Saturday, March 19, 2016

Doing Science (with fire!)


"I like to do science." Gaia says often.
"What do you mean, hon?" I asked, "What's 'doing science'?"
"Experiments! Where you change the colour of something."
This led to a discussion about what science is, what purpose it serves and how we go about 'doing science' for ourselves. But academics are not what Gaia craves, she'd already told us it was about colour, it was about the spectacle, she's after the performance art side of science.

Eale came across an at-home science experiment he thought Gaia might find fun. And I found a printable outlining the major terms and the process involved in "doing science" for future conversations.


Gaia and Dad's scientific investigation of fires' need for oxygen.

THE SCIENTIFIC PROCESS

Choose a problem: Does fire need oxygen to live, like we do?

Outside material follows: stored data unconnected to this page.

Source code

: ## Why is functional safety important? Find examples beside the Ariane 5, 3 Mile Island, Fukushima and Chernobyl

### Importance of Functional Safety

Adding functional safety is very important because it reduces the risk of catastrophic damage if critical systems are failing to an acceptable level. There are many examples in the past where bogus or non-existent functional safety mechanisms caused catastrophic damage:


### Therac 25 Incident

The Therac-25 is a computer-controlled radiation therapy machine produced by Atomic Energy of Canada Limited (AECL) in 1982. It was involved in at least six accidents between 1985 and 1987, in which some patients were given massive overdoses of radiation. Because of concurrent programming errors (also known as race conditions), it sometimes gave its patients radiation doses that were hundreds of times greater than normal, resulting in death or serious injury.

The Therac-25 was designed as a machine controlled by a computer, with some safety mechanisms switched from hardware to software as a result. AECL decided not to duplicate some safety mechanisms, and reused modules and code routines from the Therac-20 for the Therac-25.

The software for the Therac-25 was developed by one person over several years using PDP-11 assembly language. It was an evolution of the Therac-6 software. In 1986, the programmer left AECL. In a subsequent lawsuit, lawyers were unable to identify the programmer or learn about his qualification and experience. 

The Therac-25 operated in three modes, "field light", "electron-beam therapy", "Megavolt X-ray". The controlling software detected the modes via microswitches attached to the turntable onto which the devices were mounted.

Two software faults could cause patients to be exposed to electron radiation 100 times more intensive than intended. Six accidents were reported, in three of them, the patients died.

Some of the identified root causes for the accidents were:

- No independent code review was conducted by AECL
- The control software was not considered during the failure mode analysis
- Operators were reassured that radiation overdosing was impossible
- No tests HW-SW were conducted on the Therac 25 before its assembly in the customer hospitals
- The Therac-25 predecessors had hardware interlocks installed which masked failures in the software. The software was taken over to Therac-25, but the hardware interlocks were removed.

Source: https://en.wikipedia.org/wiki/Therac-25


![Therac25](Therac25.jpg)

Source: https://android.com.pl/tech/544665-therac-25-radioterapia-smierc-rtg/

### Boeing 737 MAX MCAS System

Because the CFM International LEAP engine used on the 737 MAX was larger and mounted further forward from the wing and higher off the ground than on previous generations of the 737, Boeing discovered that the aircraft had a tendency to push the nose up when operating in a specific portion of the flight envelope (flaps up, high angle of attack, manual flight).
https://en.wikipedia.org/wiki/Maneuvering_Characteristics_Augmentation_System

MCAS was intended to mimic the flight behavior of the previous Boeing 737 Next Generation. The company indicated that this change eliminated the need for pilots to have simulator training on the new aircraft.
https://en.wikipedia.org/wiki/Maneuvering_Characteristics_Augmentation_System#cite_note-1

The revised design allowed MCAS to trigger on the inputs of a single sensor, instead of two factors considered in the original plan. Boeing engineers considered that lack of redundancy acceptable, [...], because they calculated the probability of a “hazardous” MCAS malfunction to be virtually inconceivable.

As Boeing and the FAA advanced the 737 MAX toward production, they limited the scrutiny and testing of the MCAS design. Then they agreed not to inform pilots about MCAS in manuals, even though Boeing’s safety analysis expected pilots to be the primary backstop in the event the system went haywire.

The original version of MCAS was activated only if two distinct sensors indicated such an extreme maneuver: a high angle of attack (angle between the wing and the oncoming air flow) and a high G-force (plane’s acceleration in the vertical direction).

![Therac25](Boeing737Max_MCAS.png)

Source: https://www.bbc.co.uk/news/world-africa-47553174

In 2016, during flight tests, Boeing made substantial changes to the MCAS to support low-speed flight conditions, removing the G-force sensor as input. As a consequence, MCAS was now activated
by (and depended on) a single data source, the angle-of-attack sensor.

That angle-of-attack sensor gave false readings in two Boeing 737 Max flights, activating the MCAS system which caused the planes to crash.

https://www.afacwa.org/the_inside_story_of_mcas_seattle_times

Research your problem: (this part involve pre-reading and researching the ideas. In this case Dad did that and came home with the experiment...Gaia just wants to do the experiments, not waste her precious free spirited/8 year old time with research).

Develop a hypothesis: Fire needs oxygen to continue burning

Design an experiment: 3 identically sized candles lit, 3 different sized glass cups placed over a candle. Observe to see how long each candle stays lit.

Test your hypothesis: See photos below

Organise your data: 8 year old likes to organise her data with an oral presentation to anyone who will listen :) She observed that the candle under the largest glass burned longest, candle under the smallest glass burnt out fastest.

Draw conclusions
: the more oxygen available to the candle flame, the longer it will stay lit. Fire needs oxygen.